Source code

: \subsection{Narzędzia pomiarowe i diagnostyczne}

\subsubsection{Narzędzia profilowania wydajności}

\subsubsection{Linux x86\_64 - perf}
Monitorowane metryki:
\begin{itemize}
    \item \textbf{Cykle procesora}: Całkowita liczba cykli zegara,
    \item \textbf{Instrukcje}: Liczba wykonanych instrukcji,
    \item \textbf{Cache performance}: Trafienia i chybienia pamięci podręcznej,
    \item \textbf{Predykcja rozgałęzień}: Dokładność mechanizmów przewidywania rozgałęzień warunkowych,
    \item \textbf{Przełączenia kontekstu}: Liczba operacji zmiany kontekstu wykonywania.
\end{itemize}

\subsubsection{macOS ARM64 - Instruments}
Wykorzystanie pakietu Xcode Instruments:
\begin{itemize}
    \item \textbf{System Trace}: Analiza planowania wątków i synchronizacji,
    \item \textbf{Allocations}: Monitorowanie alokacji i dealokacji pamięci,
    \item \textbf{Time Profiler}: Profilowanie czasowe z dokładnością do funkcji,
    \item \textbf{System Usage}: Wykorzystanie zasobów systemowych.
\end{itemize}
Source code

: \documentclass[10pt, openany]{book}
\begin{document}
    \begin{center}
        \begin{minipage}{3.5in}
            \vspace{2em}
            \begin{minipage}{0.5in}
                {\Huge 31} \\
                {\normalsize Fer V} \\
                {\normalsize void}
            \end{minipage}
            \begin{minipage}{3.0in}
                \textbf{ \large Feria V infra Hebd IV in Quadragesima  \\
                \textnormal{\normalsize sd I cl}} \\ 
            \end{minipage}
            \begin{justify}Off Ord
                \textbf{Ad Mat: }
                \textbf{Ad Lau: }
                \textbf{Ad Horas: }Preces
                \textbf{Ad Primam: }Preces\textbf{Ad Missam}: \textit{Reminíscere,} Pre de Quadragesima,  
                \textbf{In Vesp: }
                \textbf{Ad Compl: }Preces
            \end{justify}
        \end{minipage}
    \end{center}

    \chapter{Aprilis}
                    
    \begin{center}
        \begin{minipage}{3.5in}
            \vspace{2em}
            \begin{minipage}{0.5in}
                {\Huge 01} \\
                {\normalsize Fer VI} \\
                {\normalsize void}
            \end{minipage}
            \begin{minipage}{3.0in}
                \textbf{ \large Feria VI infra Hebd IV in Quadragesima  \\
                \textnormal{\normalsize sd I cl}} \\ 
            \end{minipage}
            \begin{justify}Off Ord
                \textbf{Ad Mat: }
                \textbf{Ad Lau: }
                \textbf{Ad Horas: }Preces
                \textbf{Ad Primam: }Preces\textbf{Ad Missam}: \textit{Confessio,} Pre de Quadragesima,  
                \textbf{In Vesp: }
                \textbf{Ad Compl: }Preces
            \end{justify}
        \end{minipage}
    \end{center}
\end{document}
----
*What to do*: Only an exact copy of the data above will do.

*Written answer*:
Source code

: \subsection{Narzędzia pomiarowe i diagnostyczne}

\subsubsection{Narzędzia profilowania wydajności}

\subsubsection{Linux x86\_64 - perf}
Monitorowane metryki:
\begin{itemize}
    \item \textbf{Cykle procesora}: Całkowita liczba cykli zegara,
    \item \textbf{Instrukcje}: Liczba wykonanych instrukcji,
    \item \textbf{Cache performance}: Trafienia i chybienia pamięci podręcznej,
    \item \textbf{Predykcja rozgałęzień}: Dokładność mechanizmów przewidywania rozgałęzień warunkowych,
    \item \textbf{Przełączenia kontekstu}: Liczba operacji zmiany kontekstu wykonywania.
\end{itemize}

\subsubsection{macOS ARM64 - Instruments}
Wykorzystanie pakietu Xcode Instruments:
\begin{itemize}
    \item \textbf{System Trace}: Analiza planowania wątków i synchronizacji,
    \item \textbf{Allocations}: Monitorowanie alokacji i dealokacji pamięci,
    \item \textbf{Time Profiler}: Profilowanie czasowe z dokładnością do funkcji,
    \item \textbf{System Usage}: Wykorzystanie zasobów systemowych.
\end{itemize}
Source code

: \documentclass[10pt, openany]{book}
\begin{document}
    \begin{center}
        \begin{minipage}{3.5in}
            \vspace{2em}
            \begin{minipage}{0.5in}
                {\Huge 31} \\
                {\normalsize Fer V} \\
                {\normalsize void}
            \end{minipage}
            \begin{minipage}{3.0in}
                \textbf{ \large Feria V infra Hebd IV in Quadragesima  \\
                \textnormal{\normalsize sd I cl}} \\ 
            \end{minipage}
            \begin{justify}Off Ord
                \textbf{Ad Mat: }
                \textbf{Ad Lau: }
                \textbf{Ad Horas: }Preces
                \textbf{Ad Primam: }Preces\textbf{Ad Missam}: \textit{Reminíscere,} Pre de Quadragesima,  
                \textbf{In Vesp: }
                \textbf{Ad Compl: }Preces
            \end{justify}
        \end{minipage}
    \end{center}

    \chapter{Aprilis}
                    
    \begin{center}
        \begin{minipage}{3.5in}
            \vspace{2em}
            \begin{minipage}{0.5in}
                {\Huge 01} \\
                {\normalsize Fer VI} \\
                {\normalsize void}
            \end{minipage}
            \begin{minipage}{3.0in}
                \textbf{ \large Feria VI infra Hebd IV in Quadragesima  \\
                \textnormal{\normalsize sd I cl}} \\ 
            \end{minipage}
            \begin{justify}Off Ord
                \textbf{Ad Mat: }
                \textbf{Ad Lau: }
                \textbf{Ad Horas: }Preces
                \textbf{Ad Primam: }Preces\textbf{Ad Missam}: \textit{Confessio,} Pre de Quadragesima,  
                \textbf{In Vesp: }
                \textbf{Ad Compl: }Preces
            \end{justify}
        \end{minipage}
    \end{center}
\end{document}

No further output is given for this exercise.